A. A car is traveling at a speed of 55 mi/hr along a banked highway having a radius of curvature of 500 ft. At what angle should the road be banked in order that a zero friction force is needed for the car to go around this curve?
To find the angle at which the road should be banked, we need to consider that a zero friction force is needed for the car to go around the curve. This means that the net force acting on the car in the radial direction (towards the center of the curve) should be zero.
Let's break down the forces acting on the car:
1. The gravitational force (mg) acting vertically downward.
2. The normal force (N) exerted by the road, perpendicular to the surface.
3. The friction force (f) acting horizontally towards the center of the curve.
Since we want the friction force to be zero, the net radial force acting on the car should be zero. This can be achieved by equating the gravitational force component in the radial direction (mg*sinθ) to the centripetal force (mv^2 / r), where:
- m is the mass of the car,
- v is the velocity of the car,
- r is the radius of curvature of the road, and
- θ is the angle at which the road is banked.

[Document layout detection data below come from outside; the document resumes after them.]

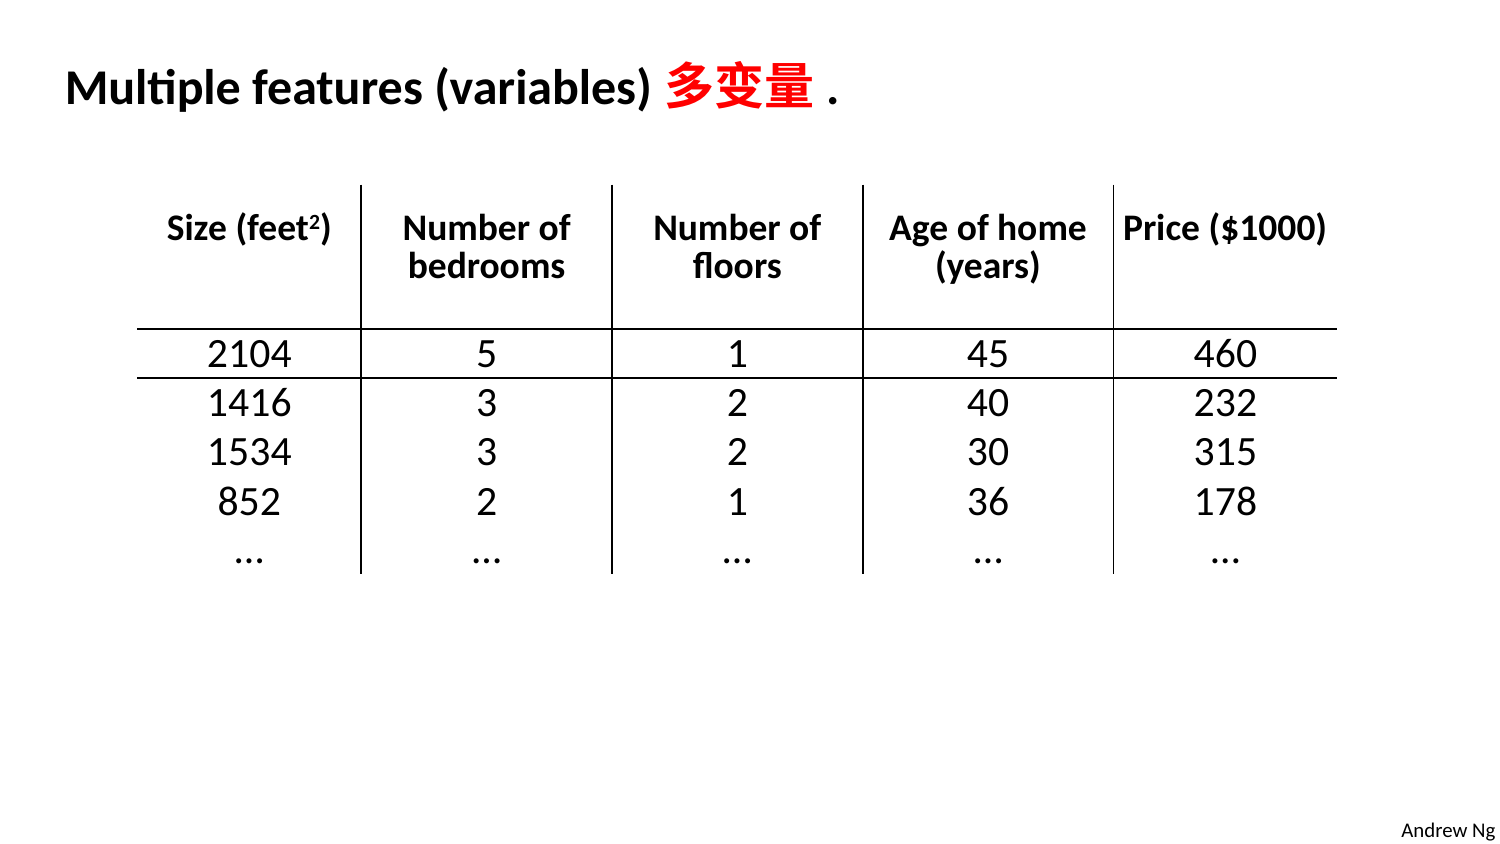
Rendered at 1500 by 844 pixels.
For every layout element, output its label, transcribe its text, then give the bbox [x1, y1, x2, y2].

table_cell … [362, 525, 611, 574]
table_cell 40 [864, 379, 1113, 427]
table_cell 1416 [137, 379, 360, 427]
table_header Size (feet2) [137, 185, 360, 328]
table_cell 315 [1114, 427, 1337, 476]
table_cell 3 [362, 379, 611, 427]
table_cell … [613, 525, 862, 574]
table_header Price ($1000) [1114, 185, 1337, 328]
table_header Age of home (years) [864, 185, 1113, 328]
table_cell 45 [864, 330, 1113, 377]
table_header Number of floors [613, 185, 862, 328]
table_cell 1 [613, 476, 862, 525]
text_box Multiple features (variables)多变量. [49, 46, 1325, 122]
table_cell 5 [362, 330, 611, 377]
table_cell 36 [864, 476, 1113, 525]
table_cell 1534 [137, 427, 360, 476]
table_cell 178 [1114, 476, 1337, 525]
table_cell 1 [613, 330, 862, 377]
table_cell 2 [362, 476, 611, 525]
table_cell … [137, 525, 360, 574]
table_cell 852 [137, 476, 360, 525]
table_cell 3 [362, 427, 611, 476]
table_cell … [864, 525, 1113, 574]
table_header Number of bedrooms [362, 185, 611, 328]
table_cell 460 [1114, 330, 1337, 377]
table_cell 2 [613, 379, 862, 427]
table_cell … [1114, 525, 1337, 574]
table_cell 2104 [137, 330, 360, 377]
table_cell 232 [1114, 379, 1337, 427]
table_cell 2 [613, 427, 862, 476]
table_cell 30 [864, 427, 1113, 476]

The equation would be: mg*sinθ = mv^2 / r
Now, solve for θ:
1. Convert the speed from miles per hour to feet per second:
- 55 mi/hr = (55 * 5280 ft) / (1 hr * 3600 s) = 80.67 ft/s
2. Plug in the given values into the equation:
- mg*sinθ = mv^2 / r
- (m * 32.2 ft/s^2) * sinθ = (m * 80.67^2 ft^2/s^2) / 500 ft
3. Simplify the equation by canceling the mass:
- 32.2 ft/s^2 * sinθ = (80.67^2 ft^2/s^2) / 500 ft
4. Solve for sinθ:
- sinθ = (80.67^2 ft^2/s^2) / (500 ft * 32.2 ft/s^2)
- sinθ = 0.400
5. Take the inverse sine (sin^(-1)) of both sides to find θ:
- θ = sin^(-1)(0.400)
- θ ≈ 23.58 degrees
Therefore, the angle at which the road should be banked is approximately 23.58 degrees.